Standpunt over implementatie Kopenhagen-proces in de Vlaamse context
De Algemene Raad heeft zijn standpunten samengebracht over een vijftal aspecten van de implementatie van het Kopenhagen-proces in Vlaanderen.
- De Vlor treedt de Europese Unie bij in haar pleidooi voor meer ondersteuning en begeleiding van leertrajecten in het leerplicht- en hoger onderwijs en het levenslang leren.

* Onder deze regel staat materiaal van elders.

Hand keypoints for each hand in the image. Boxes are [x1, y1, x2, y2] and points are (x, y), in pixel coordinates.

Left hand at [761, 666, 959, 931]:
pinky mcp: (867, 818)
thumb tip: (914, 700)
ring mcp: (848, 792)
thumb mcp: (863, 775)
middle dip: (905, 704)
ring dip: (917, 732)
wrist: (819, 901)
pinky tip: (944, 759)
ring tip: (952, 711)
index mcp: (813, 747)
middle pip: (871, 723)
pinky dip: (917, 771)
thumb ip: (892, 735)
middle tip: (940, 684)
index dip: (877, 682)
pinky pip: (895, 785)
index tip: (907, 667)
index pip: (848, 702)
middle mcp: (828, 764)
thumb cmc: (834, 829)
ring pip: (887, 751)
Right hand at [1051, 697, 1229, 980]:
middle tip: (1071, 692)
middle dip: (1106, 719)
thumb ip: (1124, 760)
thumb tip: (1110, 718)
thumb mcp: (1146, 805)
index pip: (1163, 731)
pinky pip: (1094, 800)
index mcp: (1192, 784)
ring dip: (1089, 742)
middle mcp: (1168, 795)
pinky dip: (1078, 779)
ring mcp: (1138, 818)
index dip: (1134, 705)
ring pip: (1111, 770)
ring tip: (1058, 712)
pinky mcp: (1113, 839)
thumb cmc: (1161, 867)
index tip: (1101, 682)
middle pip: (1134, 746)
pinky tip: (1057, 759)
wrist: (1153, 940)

- Vlaanderen zou best inspelen op de mogelijkheden die Europass schept, bijv. door het certificaatsupplement in te voeren. Voor de vele initiatieven op het vlak van certificering die de overheid en de sectoren nemen, zou Vlaanderen een globaal concept en samenhangend beleid moeten uitwerken. Europass implementeren hoort daar bij.
- De Vlor vindt dat Vlaanderen een leerwegonafhankelijke kwalificatiestructuur nodig heeft, die gebaseerd is op de inhoudelijke referenties die gelden voor het onderwijs (eindtermen en ontwikkelingsdoelen). Op basis van die kwalificatiestructuur zou men dan alle opleidingen volgens de kwalificatie waartoe ze opleiden, een plaats kunnen geven in één grote opleidingenstructuur.
- Volwaardige kwaliteitszorg en –bewaking voor beroepsgerichte opleidingen moeten ingebed zijn in de nationale of regionale context. Daarom is het goed dat de Unie opteert voor een set indicatoren die aanzetten tot meta- en zelfevaluatie. De Vlor verkiest een beleid dat kwaliteitszorg en bewaking stimuleert zonder een bepaald model naar voor te schuiven.
- De Vlor wil dat de onderwijspartners actief en rechtstreeks kunnen deelnemen aan het debat over hoe Vlaanderen zal omgaan met de Europese impulsen die de betekenis van kwalificaties moeten verhelderen. De Vlor waardeert de huidige samenwerking op dat gebied met het departement Onderwijs.
De Vlaamse Onderwijsraad onderschreef ook de standpunten die het Europees netwerk van onderwijsraden (EUNEC) goedkeurde tijdens zijn conferentie in Brussel van 25 tot 27 oktober. EUNEC sprak zich toen uit over hoe de Unie de transparantie van kwalificaties kan bevorderen en welke positieve effecten dat kan hebben voor de ontwikkeling van een Europees burgerschap.